Baltimore shuns 800 MHz rebanding
The city of Baltimore can’t find much to its liking in the prospect of rebanding the 800 MHz band in an effort to resolve interference to public safety radio systems from cellular carriers in adjacent bands and from digital, cellularized radio-and-wireless telephone operations within the 800 MHz band such as the ESMR systems owned by Nextel Communications, McLean, VA.
The city filed a reply comment in the FCC’s WT Docket No. 02-55 proceeding to improve public safety radio communications and resolve the interference. Baltimore wrote that it believes that the interference problem may be overstated, and that it “strongly opposes any retuning or relocation of its own, recently installed, fully operational and effective radio communications system.”
Baltimore told the FCC that to ensure the safety of its public safety workers and the public, any change in frequencies would have to be accomplished by the construction of a redundant system that would have to be tested extensively and proven to work before cutting over to it. The city estimates that it would cost about the same $70 million to build such a redundant system that it cost to build its current, four-year old system.
“If Baltimore, or any other public safety entity, encounters any outages or other transition problems, the results could prove deadly,” the city’s comment reads.
Baltimore finds itself in the relatively fortunate position of using a system designed to take out of service any radio channels from its trunking pool that receive interference.
“Baltimore’s 800 MHz system has 28 channels. At any one time, Baltimore is unable to use two or three of its licensed channels due to third-party interference. Although this loss of capacity is frustrating and unnecessary, it only affects the capacity and not the ability of the system to function. Baltimore’s public safety end-users do not experience busy signals from the interference, because Baltimore’s system is designed to automatically make the channels subject to interference unavailable to its end-users.”
Regarding the extent of the problem, the city wants the FCC to form a task force to clarify the record and ascertain how widespread and invasive the interference problem is and to ascertain whether a technical solution might serve, before “disrupting the entire 800 MHz band.”
“This proceeding is not about getting commercial providers ‘better spectrum,’ getting public safety operators additional spectrum, limiting the liability of CMRS operators, engaging in spectrum-repacking gymnastics, or debating who needs to re-design, re-tune or rebuild their networks. It is about ensuring the public’s safety by eliminating interference to public safety operations,” Baltimore told the FCC.
Baltimore wants some technical and financial assurances, including open-ended funding. If it is required to change frequencies, it wants the ability to choose its own contractor. It wants reimbursement for both “hard and soft costs, without a reimbursement cap.” The city won’t tolerate placing its radio communications traffic on a CMRS system, even on a temporary basis, while channel retuning is under way.
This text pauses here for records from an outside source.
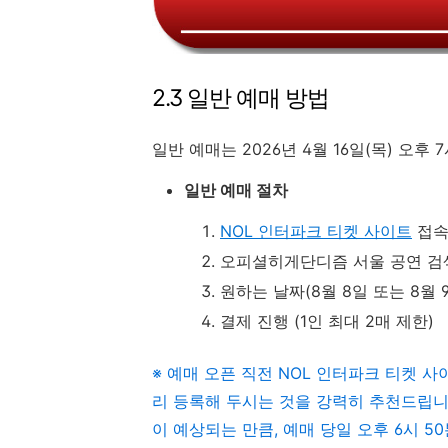
2.3 일반 예매 방법
일반 예매는 2026년 4월 16일(목) 오후
일반 예매 절차
NOL 인터파크 티켓 사이트
접속
오피셜히게단디즘 서울 공연 검
원하는 날짜(8월 8일 또는 8월 
결제 진행 (1인 최대 2매 제한)
※ 예매 오픈 직전 NOL 인터파크 티켓 
리 등록해 두시는 것을 강력히 추천드립니다
이 예상되는 만큼, 예매 당일 오후 6시 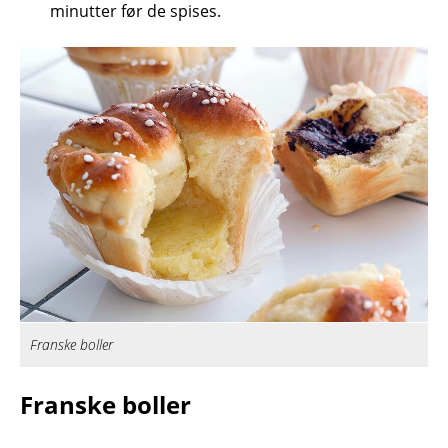
minutter før de spises.
Franske boller
Franske boller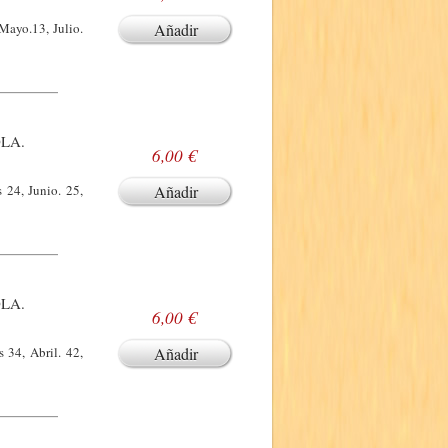
Mayo.13, Julio.
Añadir
LA.
6,00 €
 24, Junio. 25,
Añadir
LA.
6,00 €
 34, Abril. 42,
Añadir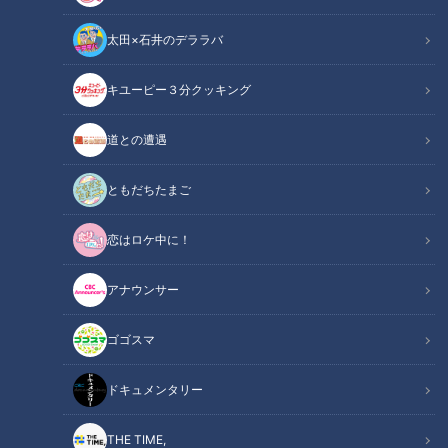
太田×石井のデララバ
キユーピー３分クッキング
「サンデードラゴンズ」に出演する高橋周平選手(C)CBCテレビ
道との遭遇
この記事の画像
（全9枚）
ともだちたまご
恋はロケ中に！
アナウンサー
ゴゴスマ
ドキュメンタリー
THE TIME,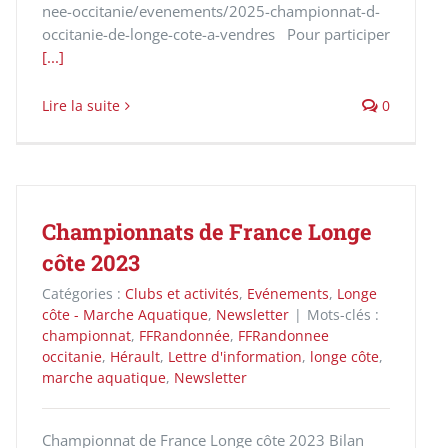
nee-occitanie/evenements/2025-championnat-d-
occitanie-de-longe-cote-a-vendres Pour participer
[...]
Lire la suite
0
Championnats de France Longe
côte 2023
Catégories :
Clubs et activités
,
Evénements
,
Longe
côte - Marche Aquatique
,
Newsletter
|
Mots-clés :
championnat
,
FFRandonnée
,
FFRandonnee
occitanie
,
Hérault
,
Lettre d'information
,
longe côte
,
marche aquatique
,
Newsletter
Championnat de France Longe côte 2023 Bilan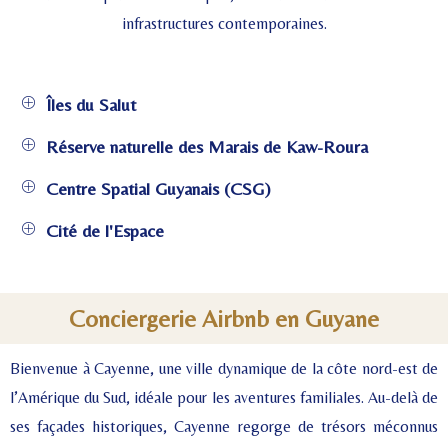
infrastructures contemporaines.
Îles du Salut
Réserve naturelle des Marais de Kaw-Roura
Centre Spatial Guyanais (CSG)
Cité de l'Espace
Conciergerie Airbnb en Guyane
Bienvenue à Cayenne, une ville dynamique de la côte nord-est de
l’Amérique du Sud, idéale pour les aventures familiales. Au-delà de
ses façades historiques, Cayenne regorge de trésors méconnus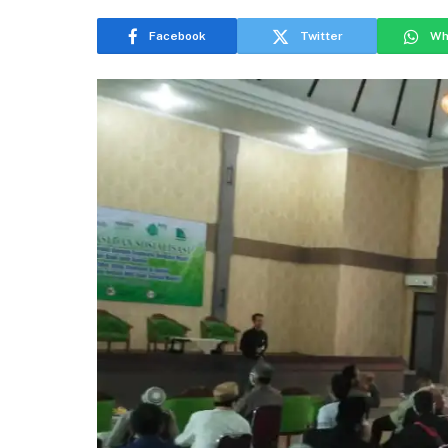
Facebook
Twitter
Wh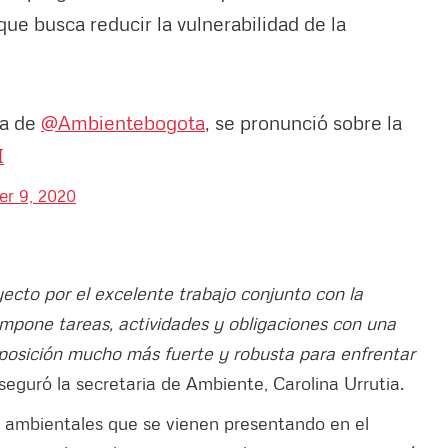
que busca reducir la vulnerabilidad de la
ia de
@Ambientebogota
, se pronunció sobre la
I
r 9, 2020
ecto por el excelente trabajo conjunto con la
 impone tareas, actividades y obligaciones con una
 posición mucho más fuerte y robusta para enfrentar
aseguró la secretaria de Ambiente, Carolina Urrutia.
s ambientales que se vienen presentando en el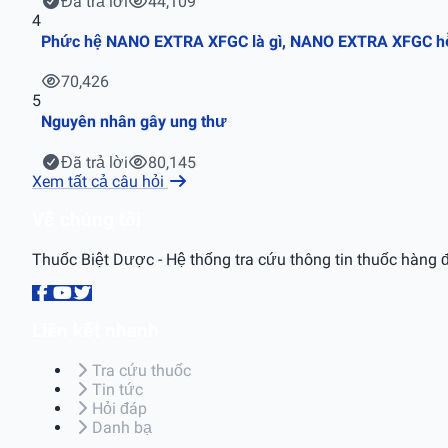
Đã trả lời
44,109
4
Phức hệ NANO EXTRA XFGC là gì, NANO EXTRA XFGC hỗ t
70,426
5
Nguyên nhân gây ung thư
Đã trả lời
80,145
Xem tất cả câu hỏi
Về chúng tôi
Thuốc Biệt Dược - Hệ thống tra cứu thông tin thuốc hàng đ
Liên kết nhanh
Tra cứu thuốc
Tin tức
Hỏi đáp
Danh bạ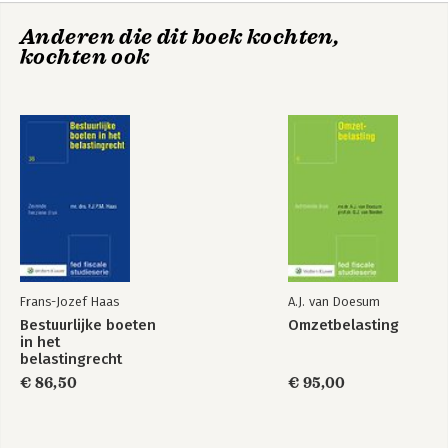
Anderen die dit boek kochten,
kochten ook
Frans-Jozef Haas
A.J. van Doesum
Bestuurlijke boeten
Omzetbelasting
in het
belastingrecht
€ 86,50
€ 95,00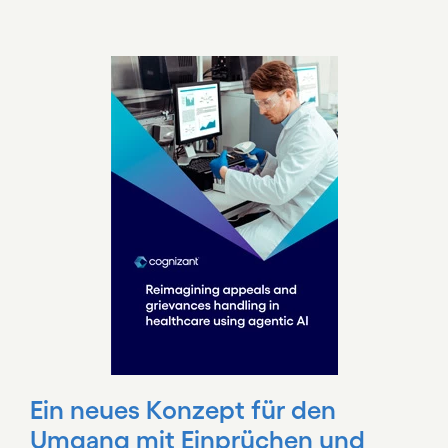
Carousel starts
Ein neues Konzept für den
Umgang mit Einprüchen und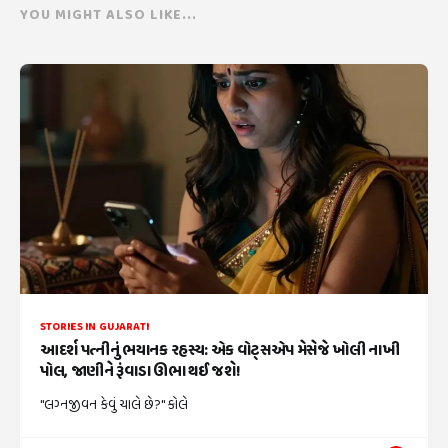
YOU MIGHT ALSO LIKE...
STORIES IN GUJARATI
આદર્શ પત્નીનું ભયાનક રહસ્ય: એક વોટ્સએપ મેસેજે ખોલી નાખી
પોલ, જાણીને રૂંવાડા ઊભા થઈ જશે!
"લગ્નજીવન કેવું ચાલે છે?" કોલે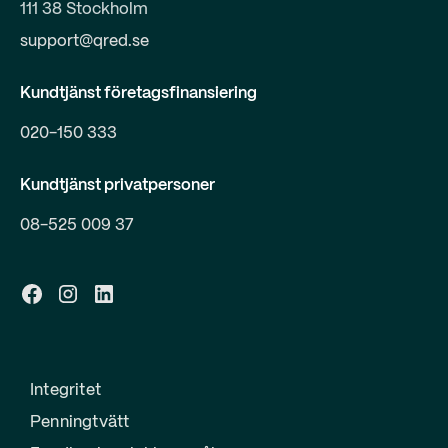
111 38 Stockholm
support@qred.se
Kundtjänst företagsfinansiering
020-150 333
Kundtjänst privatpersoner
08-525 009 37
Integritet
Penningtvätt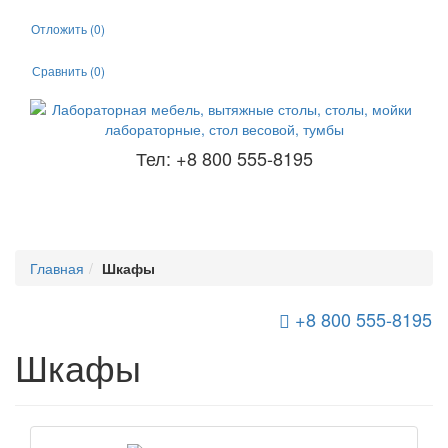
Отложить (
0
)
Сравнить (
0
)
Тел: +8 800 555-8195
Главная
Шкафы
+8 800 555-8195
Toggle Navigation
Шкафы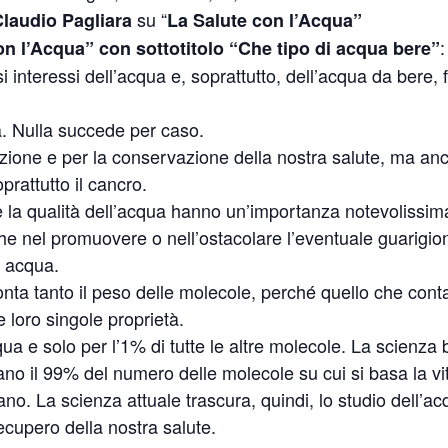
su “
Claudio Pagliara
La Salute con l’Acqua”
:
on l’Acqua” con sottotitolo “Che tipo di acqua bere”
 interessi dell’acqua e, soprattutto, dell’acqua da bere, 
. Nulla succede per caso.
ione e per la conservazione della nostra salute, ma anc
prattutto il cancro.
e la qualità dell’acqua hanno un’importanza notevolissi
he nel promuovere o nell’ostacolare l’eventuale guarigio
i acqua.
nta tanto il peso delle molecole, perché quello che conta
 loro singole proprietà.
ua e solo per l’1% di tutte le altre molecole. La scienza 
ano il 99% del numero delle molecole su cui si basa la vit
o. La scienza attuale trascura, quindi, lo studio dell’ac
cupero della nostra salute.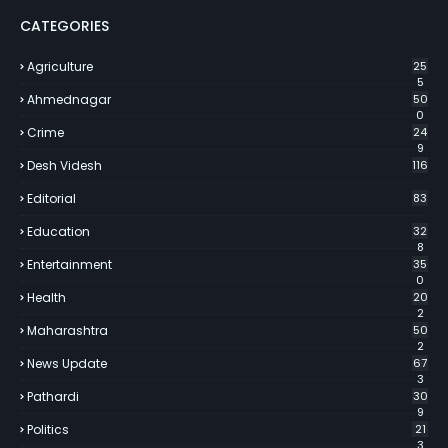
CATEGORIES
Agriculture
25
5
Ahmednagar
50
0
Crime
24
9
Desh Videsh
116
Editorial
83
Education
32
8
Entertainment
35
0
Health
20
2
Maharashtra
50
2
News Update
67
3
Pathardi
30
9
Politics
21
3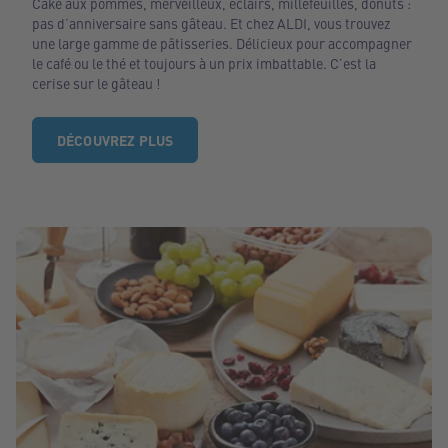
Cake aux pommes, merveilleux, éclairs, millefeuilles, donuts :
pas d’anniversaire sans gâteau. Et chez ALDI, vous trouvez
une large gamme de pâtisseries. Délicieux pour accompagner
le café ou le thé et toujours à un prix imbattable. C’est la
cerise sur le gâteau !
DÉCOUVREZ PLUS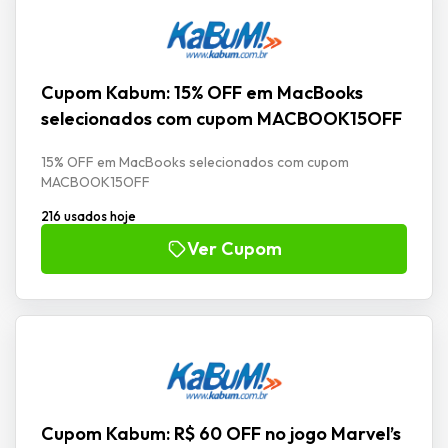
Cupom Kabum: 15% OFF em MacBooks
selecionados com cupom MACBOOK15OFF
15% OFF em MacBooks selecionados com cupom
MACBOOK15OFF
216 usados hoje
Ver Cupom
Cupom Kabum: R$ 60 OFF no jogo Marvel’s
In the meantime, Baltimore wants the FCC to direct its licensees that may be interfering with other licensed facilities, particularly public safety operations, to shut down individual channels as may be necessary to stop interference until a mutually agreeable solution might be adopted by the affected parties. It wants the FCC to enforce its “first-in-time” policy that requires a “newcomer” to bear the financial and general responsibility to eliminate interference.
“Where public safety operators were in place prior to when a new licensee, whether Nextel or anyone else, began operating its system, the new licensee, and the new licensee alone, should be required to correct the interference problem,” Baltimore’s comment reads.